Lines containing "Maieron" should be pulled from the material below.

== The data

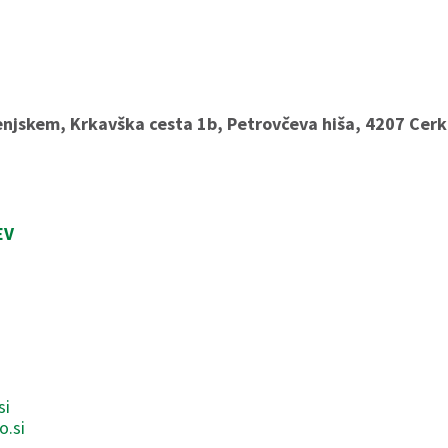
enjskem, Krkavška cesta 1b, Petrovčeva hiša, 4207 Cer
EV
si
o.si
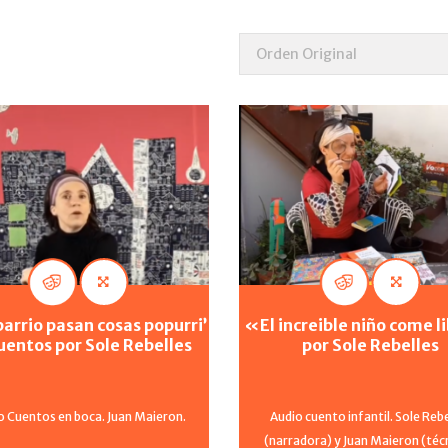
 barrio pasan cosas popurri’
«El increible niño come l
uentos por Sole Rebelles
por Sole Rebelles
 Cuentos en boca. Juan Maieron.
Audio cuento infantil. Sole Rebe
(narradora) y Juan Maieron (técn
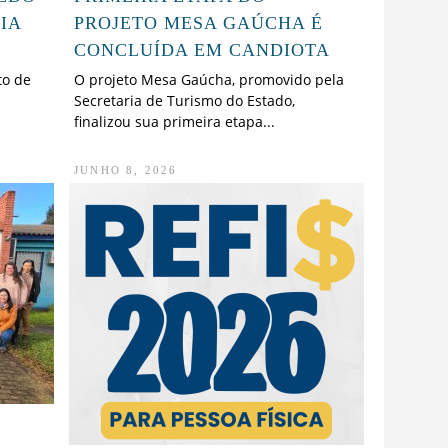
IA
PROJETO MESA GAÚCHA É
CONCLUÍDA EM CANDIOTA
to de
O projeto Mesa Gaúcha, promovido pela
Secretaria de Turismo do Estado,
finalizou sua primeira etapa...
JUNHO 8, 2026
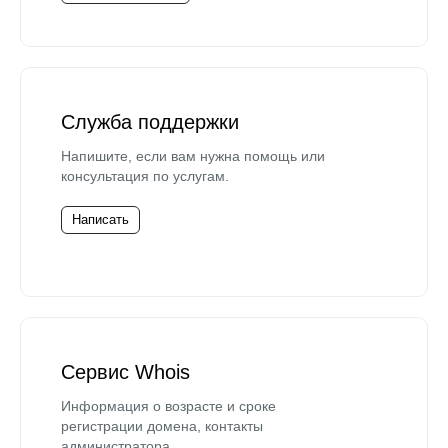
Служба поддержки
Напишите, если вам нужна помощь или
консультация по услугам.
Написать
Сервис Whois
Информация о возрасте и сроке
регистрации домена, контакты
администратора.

====
== The data

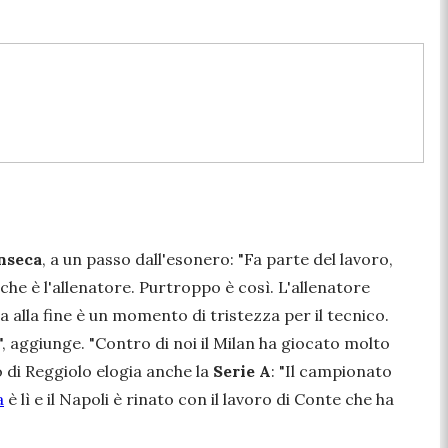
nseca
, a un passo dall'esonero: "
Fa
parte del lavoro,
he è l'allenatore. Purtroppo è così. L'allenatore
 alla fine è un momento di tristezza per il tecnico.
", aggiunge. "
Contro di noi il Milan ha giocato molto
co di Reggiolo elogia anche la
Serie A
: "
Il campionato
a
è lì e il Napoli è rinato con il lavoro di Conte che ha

====

▶ Reply:
 Cuentos en boca. Juan Maieron.
(narradora) y Juan Maieron (técn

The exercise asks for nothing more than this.